PROBLEM DESCRIPTION:
Look through the data below for the line with "middle pip: (639, 1017)" and the line with "pinky tip: (751, 747)", then output those two and all lines in between, exactly as written.

::: RECORDS FOR THIS TASK :::

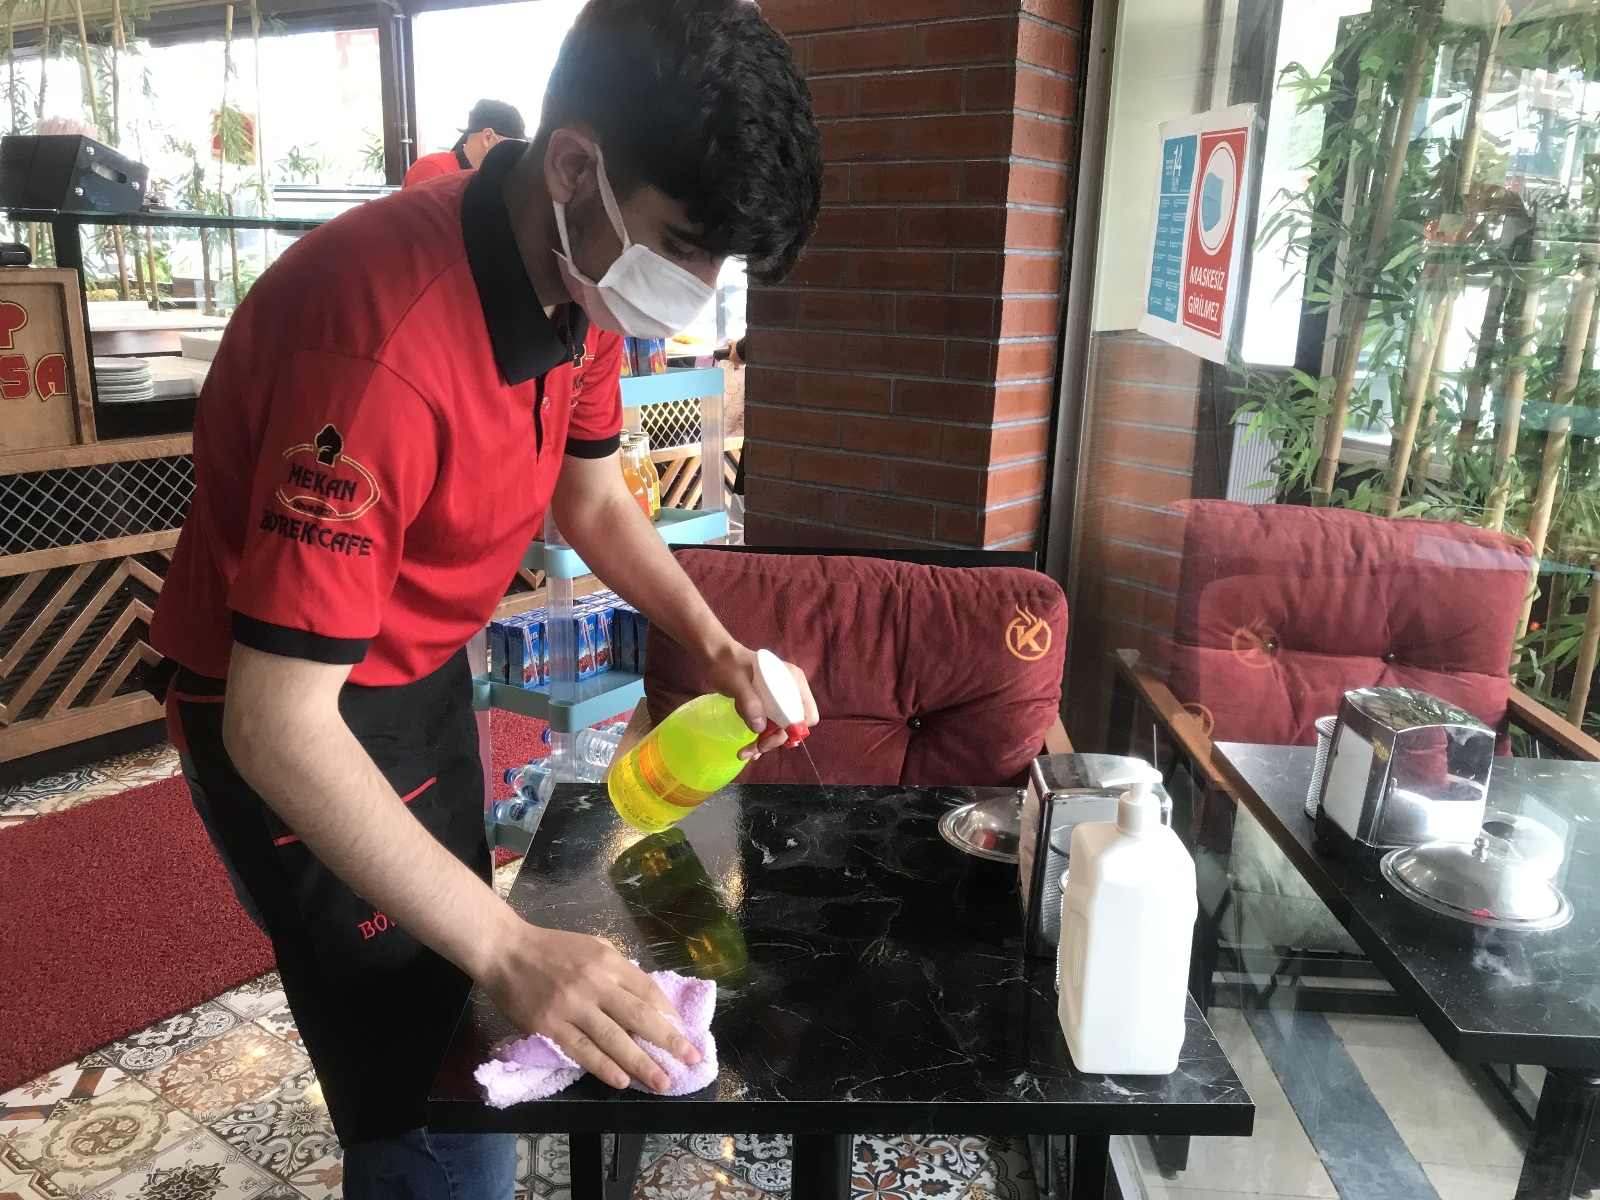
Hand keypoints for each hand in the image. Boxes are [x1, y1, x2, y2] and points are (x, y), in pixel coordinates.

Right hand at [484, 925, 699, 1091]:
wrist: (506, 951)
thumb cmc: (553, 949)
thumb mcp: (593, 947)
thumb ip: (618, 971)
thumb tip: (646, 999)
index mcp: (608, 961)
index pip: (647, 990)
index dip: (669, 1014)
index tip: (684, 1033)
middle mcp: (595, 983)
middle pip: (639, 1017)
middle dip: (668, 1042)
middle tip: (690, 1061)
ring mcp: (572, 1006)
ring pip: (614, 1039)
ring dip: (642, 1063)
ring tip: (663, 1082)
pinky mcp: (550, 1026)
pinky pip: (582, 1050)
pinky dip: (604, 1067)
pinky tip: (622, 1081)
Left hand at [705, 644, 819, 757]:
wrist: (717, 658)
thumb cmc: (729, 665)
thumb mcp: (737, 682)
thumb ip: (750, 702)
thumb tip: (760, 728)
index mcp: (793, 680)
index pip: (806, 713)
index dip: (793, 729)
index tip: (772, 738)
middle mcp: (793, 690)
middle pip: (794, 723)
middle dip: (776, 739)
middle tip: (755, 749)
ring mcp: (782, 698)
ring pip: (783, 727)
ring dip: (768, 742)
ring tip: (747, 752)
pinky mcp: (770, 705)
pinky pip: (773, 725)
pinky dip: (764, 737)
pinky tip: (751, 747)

:::
::: RECORDS FOR THIS TASK :::

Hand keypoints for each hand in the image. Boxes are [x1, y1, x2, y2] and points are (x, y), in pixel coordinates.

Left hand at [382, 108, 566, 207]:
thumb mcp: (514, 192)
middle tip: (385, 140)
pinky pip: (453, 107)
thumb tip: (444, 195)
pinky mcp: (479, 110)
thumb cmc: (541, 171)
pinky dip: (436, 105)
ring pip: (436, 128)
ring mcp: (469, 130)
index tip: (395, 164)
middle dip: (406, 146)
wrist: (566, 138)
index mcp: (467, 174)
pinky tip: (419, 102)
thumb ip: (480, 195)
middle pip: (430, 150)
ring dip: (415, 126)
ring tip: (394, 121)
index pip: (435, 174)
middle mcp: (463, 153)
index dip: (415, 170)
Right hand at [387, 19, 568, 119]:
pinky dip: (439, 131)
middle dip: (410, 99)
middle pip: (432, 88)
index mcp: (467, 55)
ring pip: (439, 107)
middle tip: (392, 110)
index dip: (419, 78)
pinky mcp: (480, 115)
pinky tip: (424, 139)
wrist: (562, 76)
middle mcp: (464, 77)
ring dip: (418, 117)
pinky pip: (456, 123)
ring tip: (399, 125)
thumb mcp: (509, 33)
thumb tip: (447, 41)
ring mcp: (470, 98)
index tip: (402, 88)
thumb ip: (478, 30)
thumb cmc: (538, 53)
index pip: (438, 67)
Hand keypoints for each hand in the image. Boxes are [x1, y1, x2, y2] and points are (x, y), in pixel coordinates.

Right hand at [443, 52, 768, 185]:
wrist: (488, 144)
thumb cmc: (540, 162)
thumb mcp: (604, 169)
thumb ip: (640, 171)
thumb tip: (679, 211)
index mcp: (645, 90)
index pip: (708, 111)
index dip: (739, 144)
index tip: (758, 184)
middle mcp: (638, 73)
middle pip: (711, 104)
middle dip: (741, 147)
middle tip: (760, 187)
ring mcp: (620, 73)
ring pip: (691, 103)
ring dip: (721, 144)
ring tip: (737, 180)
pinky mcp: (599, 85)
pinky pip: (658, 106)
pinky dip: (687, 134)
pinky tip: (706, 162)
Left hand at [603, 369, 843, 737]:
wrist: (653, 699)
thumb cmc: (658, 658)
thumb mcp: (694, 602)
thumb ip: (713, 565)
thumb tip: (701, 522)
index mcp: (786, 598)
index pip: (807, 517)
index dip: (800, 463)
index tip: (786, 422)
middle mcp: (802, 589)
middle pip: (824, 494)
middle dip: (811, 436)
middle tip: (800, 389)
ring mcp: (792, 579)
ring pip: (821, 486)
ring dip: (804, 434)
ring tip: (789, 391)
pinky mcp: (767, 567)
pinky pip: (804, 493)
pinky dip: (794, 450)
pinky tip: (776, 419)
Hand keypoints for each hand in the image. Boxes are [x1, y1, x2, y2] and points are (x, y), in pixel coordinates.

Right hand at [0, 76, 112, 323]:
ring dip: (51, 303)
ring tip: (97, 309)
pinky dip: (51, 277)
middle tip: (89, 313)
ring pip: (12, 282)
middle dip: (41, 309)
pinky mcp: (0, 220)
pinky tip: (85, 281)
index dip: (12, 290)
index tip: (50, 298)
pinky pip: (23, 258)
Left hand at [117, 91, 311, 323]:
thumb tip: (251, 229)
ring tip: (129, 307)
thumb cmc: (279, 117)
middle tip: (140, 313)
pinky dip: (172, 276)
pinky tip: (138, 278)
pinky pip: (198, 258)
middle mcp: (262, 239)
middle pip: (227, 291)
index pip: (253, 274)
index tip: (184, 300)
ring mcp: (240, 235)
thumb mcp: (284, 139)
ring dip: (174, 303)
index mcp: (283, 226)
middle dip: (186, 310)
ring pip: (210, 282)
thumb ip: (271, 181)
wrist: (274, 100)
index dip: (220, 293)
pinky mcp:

:::

RESPONSE TO THIS EXERCISE:
middle pip: (639, 1017)
middle dip: (668, 1042)
middle tip: (690, 1061)
ring mcp: (572, 1006)
ring pip: (614, 1039)
ring dip: (642, 1063)
ring tip: (663, 1082)
pinky mcp: (550, 1026)
pinky pip: (582, 1050)
pinky dip: (604, 1067)
pinky tip: (622, 1081)
Left hand at [705, 644, 819, 757]:
wrist: (717, 658)
thumb cmc: (729, 665)
thumb mcp: (737, 682)
thumb ip: (750, 702)
thumb tip: (760, 728)
index mcp: (793, 680)
index pip: (806, 713)
index dip: (793, 729)
index tip: (772, 738)
middle mcp: (793, 690)
middle pip: (794, 723)
middle dip: (776, 739)
middle tip: (755, 749)
ring mcp: (782, 698)
ring pip: (783, 727)
ring dip: (768, 742)
ring tip: (747, 752)
pinky mcp: (770, 705)
pinky pip: (773, 725)
pinky dip: (764, 737)
pinky tip: (751, 747)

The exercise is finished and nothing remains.